The second in our series was an actual real life cowboy, Mr Clarence Hailey Long, Jr (1910-1978). C.H. Long tasted fame in 1949, when LIFE magazine published a series of Leonard McCombe photographs on ranching in the American West.
The series inspired the folks at Philip Morris & Co., who were looking for a new image for their Marlboro cigarettes, originally intrioduced in 1924 as a womens’ brand. The masculine image of the ruggedly handsome cowboy was seen as being the ideal way to appeal to male smokers.
In 1955 Mr. Long was offered a $20,000 annual contract to advertise beer. He gained the admiration of his friends in the Baptist Church by declining the deal.

It is worth noting that Mr Long, like most cowboys, smoked hand rolled cigarettes.

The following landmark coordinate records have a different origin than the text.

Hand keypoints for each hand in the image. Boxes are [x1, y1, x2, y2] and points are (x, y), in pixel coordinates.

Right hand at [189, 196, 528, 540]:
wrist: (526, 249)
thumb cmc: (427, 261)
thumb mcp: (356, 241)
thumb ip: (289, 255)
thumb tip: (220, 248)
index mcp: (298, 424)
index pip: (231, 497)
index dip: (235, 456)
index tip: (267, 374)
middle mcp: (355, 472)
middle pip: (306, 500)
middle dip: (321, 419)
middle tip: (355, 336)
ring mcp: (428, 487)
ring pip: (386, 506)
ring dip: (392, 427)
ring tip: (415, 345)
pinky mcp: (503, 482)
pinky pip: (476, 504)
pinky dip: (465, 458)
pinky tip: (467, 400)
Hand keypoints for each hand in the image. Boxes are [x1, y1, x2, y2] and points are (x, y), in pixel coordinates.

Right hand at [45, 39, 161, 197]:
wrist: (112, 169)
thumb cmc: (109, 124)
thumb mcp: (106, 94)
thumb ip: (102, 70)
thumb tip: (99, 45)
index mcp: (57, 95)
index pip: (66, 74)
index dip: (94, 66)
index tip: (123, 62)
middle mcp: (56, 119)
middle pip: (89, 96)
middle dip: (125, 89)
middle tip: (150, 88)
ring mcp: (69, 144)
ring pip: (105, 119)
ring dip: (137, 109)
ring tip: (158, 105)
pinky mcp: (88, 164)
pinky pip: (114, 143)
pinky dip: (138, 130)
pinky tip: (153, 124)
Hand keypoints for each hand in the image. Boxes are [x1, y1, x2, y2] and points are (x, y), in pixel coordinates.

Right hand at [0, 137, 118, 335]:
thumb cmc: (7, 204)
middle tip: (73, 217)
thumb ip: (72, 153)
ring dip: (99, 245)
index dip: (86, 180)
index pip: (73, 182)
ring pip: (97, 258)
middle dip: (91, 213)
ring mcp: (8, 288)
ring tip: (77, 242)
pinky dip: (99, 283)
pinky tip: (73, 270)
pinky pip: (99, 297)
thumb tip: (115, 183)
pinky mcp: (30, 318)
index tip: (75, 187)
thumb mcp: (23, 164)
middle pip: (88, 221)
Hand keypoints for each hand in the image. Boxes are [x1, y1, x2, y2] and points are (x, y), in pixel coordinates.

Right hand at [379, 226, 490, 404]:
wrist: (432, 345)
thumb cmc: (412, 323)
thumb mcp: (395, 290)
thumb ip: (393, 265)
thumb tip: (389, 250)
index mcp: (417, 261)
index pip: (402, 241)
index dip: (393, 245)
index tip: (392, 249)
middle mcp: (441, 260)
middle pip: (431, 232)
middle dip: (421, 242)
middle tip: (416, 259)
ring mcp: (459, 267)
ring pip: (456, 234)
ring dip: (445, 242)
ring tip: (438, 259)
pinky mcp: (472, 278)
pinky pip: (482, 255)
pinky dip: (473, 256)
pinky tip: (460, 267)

The Western genre evolved in the mid-nineteenth century via the emerging penny dreadfuls and later dime novels. Such books were mass produced at a low cost, and drew their inspiration from events that were current on the western frontier of the USA, a wild and romantic contrast to the industrialised noth east where the vast majority of Americans lived.
By 1900, the new medium of pulp magazines also helped to increase the readership.
Popularity grew with the publication of classics such as Owen Wister’s The Virginian (1902) and Zane Grey’s Riders of the Purple Sage (1912). When the popularity of pulp magazines exploded in the 1920s, western fiction was a staple.
Contemporary with these developments was the growth of the movie industry and the resultant emergence of global media. Western stories provided popular material for movies from the earliest days of the cinema industry. Indeed 1903’s The Great Train Robbery was the first narrative movie .By the 1950’s 30 percent of all Hollywood films involved a Western scenario , and in the USA Between 1952 and 1970 no less than 11 Western TV series were on the air in any single year.
The cowboy was the ultimate hero-a modern knight errant-the white male hero in arms, he faced adversity alone in a harsh world- the symbols were easy to read and the moral battles that lay at the heart of the stories were clearly laid out- there was seldom any ambiguity.
The figure of the cowboy became stylistically idealised to fit in with contemporary fashions and the rough clothing of a nineteenth century cattle herder gave way to narrow jeans, short jacket, flamboyant neckscarf and neat,rakish stetson above a well tended quiff.

Dealing with the most virile aspects of the masculine image, it was inevitable that the American cowboy should appear as a sex symbol as well as being an idealised and resolute father figure conferring on his followers the approved way to think, work, and fight.
The cowboy remains a potent symobol, artist Richard Prince , for example, identifies the cowboy as being a role model and a sex symbol who embodies adventure, spirit and freedom.

So here begins an occasional series in which we will bring you : Cowboys.


Our first Cowboy is Justus D. Barnes (1862-1946) in his uncredited role as Bandit Who Fires at Camera in Edwin S. Porter’s The Great Train Robbery (1903).